There is great confusion under the Brussels sky.
Despite the optimism and unity of the facade, the conflicting interests of the individual countries have certainly not been set aside and risk blowing up those agreements on anti Covid strategies that had caused talk of an epochal turning point.
There are two of the most recent signs of deep divisions that are difficult to overcome: the tug-of-war between the European Parliament and the Council which has postponed the approval of the Recovery Fund and Germany's flight forward which, in contrast to the official statements The EU has announced that it will make budget debt until 2024.
But let's go for order.
The European Parliament and the Council are at war over the next multi-year EU budget (2021-2027), a war that at the moment seems to have no way out. And until there is an agreement on this dossier, seven countries have made it known that they will not give the formal green light to the Recovery Fund. Consequently, preventing ratification in national parliaments, which is essential for starting the issuance of community bonds with which to finance the 750 billion euro maxi-plan.
On the one hand, there are Poland and Hungary who do not want to link the disbursement of funds to respect for the rule of law, as MEPs are asking. On the other hand, there are the four so-called frugal (Austria, the Netherlands, Denmark and Sweden), also supported by Finland, who fear they will have to pay more money and risk seeing the rebates canceled, the discounts they enjoy. Result: they did not sign the formal agreement and so the first tranche of aid from the Recovery Fund, scheduled for the second quarter of 2021, would end up being postponed to the second half of next year.
The German ambassador, who represents the EU Council in negotiations with MEPs, has sounded the alarm: «I am extremely worried because the negotiations are proceeding too slowly. Without a quick agreement on the budget, we risk delaying the adoption of the Recovery ».
According to experts, if the deal is not closed by mid-October, the postponement will be inevitable. In fact, without the agreement, the rebel countries will not give the green light necessary to be able to start national ratifications. This process may take several months in some states.
And we come to Germany which announced the abandonment of the totem of a balanced budget until 2024.
The announcement of the suspension was given by the Minister of Finance Olaf Scholz during the press conference for the presentation of the budget maneuver for 2021 and the financial plan until 2024. To the direct question whether it will restore the balanced budget measure, Scholz replied: I think that direct services to our community and to our society must be maintained and developed and not questioned "in a moment of crisis such as that generated by covid-19.
Berlin is preparing to make new debt for 96 billion in 2021 in order to finance further anti-crisis measures.
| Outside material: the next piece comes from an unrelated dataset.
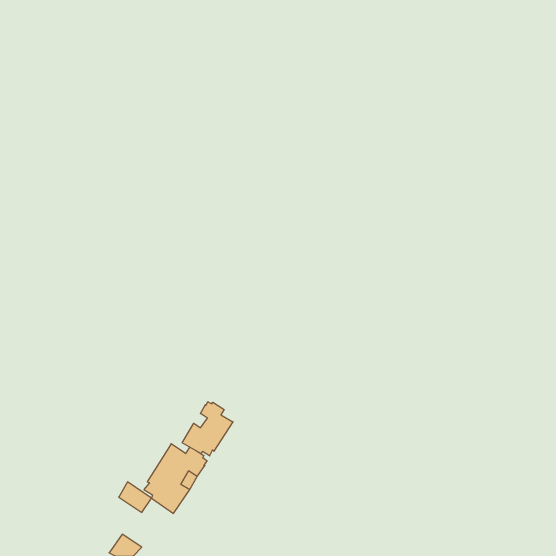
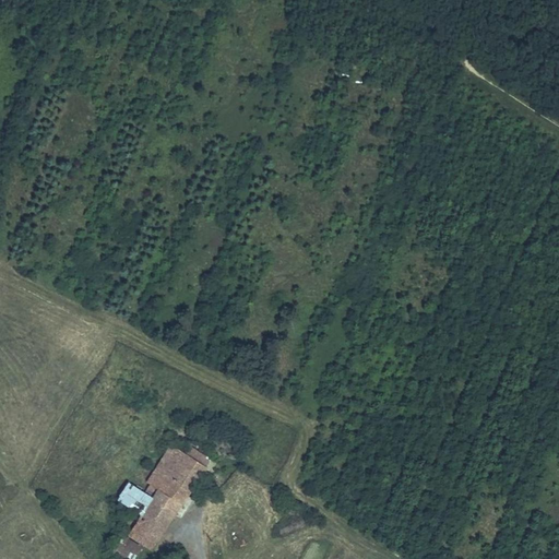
building: [182,402,233,456] -> none
building: none -> [129,499,174,548]

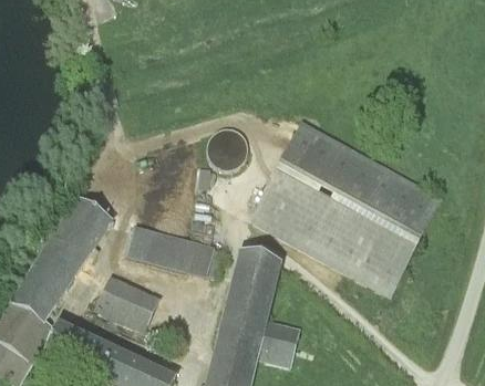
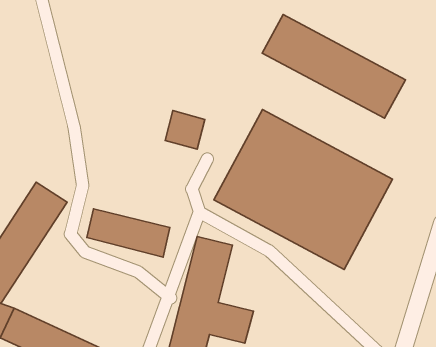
building: none -> [262,14,405,118]
building: [99,275,158,326] -> none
This would be the second highest debt since the Second World War, after that of the 2020 maneuver which raised the public debt by 218 billion.
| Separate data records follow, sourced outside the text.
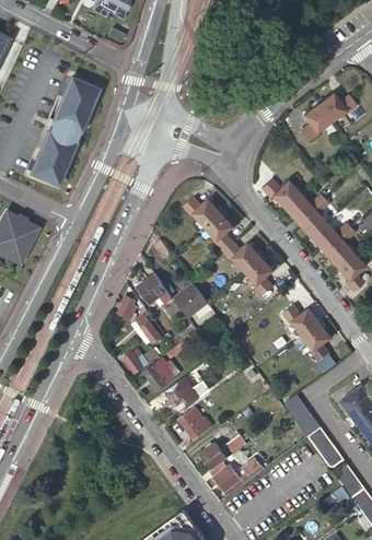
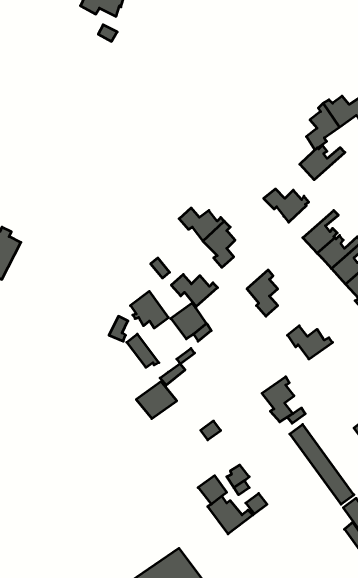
building: [31,78,97,185] -> none
building: [283,192,325,224] -> [300,145,345,180]
building: [222,242,265,271] -> [171,274,218,307]
building: [302,320,332,362] -> [262,377,294,422]
building: [124,349,160,374] -> none
building: [166,377,202,411] -> none
building: [179,407,210,441] -> none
It would also seem good news for Italy, which would have the German example to invoke greater freedom of action also in the coming years.
But it is by no means certain that this is the case because Italy is not allowed such room for maneuver. This is underlined by a formal letter sent by the Vice President of the EU Commission, Valdis Dombrovskis, and by the EU Commissioner for the Economy, Paolo Gentiloni, to the Minister of Economy Gualtieri.
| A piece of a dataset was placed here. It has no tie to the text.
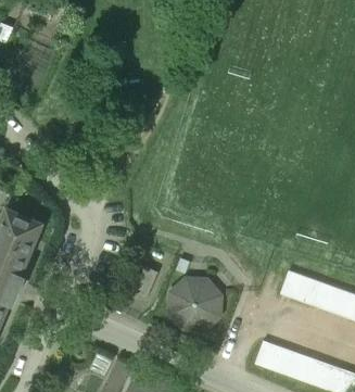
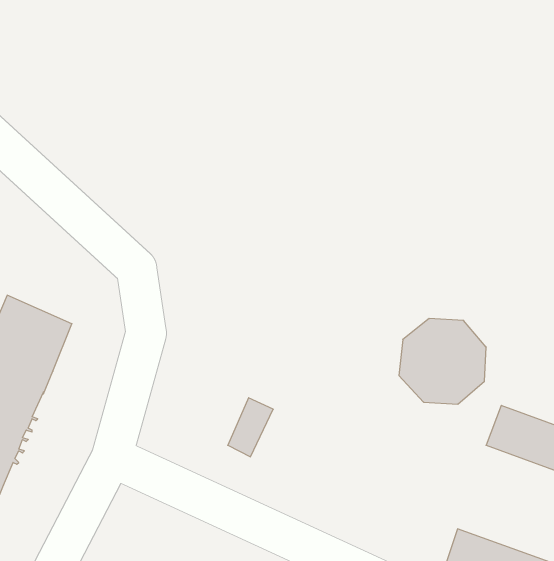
building: [170,280,220,329] -> [399,319,486,404]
In the letter, the two EU representatives write: "We suggest keeping our fiscal policy guidelines under regular review. A first opportunity to do this will be by the end of the year, when the Commission will monitor the development of the general government deficit and debt, based on its autumn forecast, and when we will discuss the opinions on the draft budgetary plans of the states. euro area members and euro area recommendations. The Commission will pay particular attention to the quality of the fiscal measures adopted and planned to cushion the impact of the crisis, support recovery and strengthen resilience, while taking into account fiscal sustainability considerations. The assessment will also cover the possible impact of the guarantees provided by the government.
In the spring of 2021, taking into account the updated macroeconomic projections, we will reassess the situation and take stock of the application of the general safeguard clause".
Translated into other words: Italy, due to its high public debt, is specially supervised and has no room for maneuver on public debt other than those approved by the Commission.
As a further demonstration that in the EU, the autonomy of states is not all the same. Virtuous Germany decides how and when it wants, while indebted Italy cannot afford it.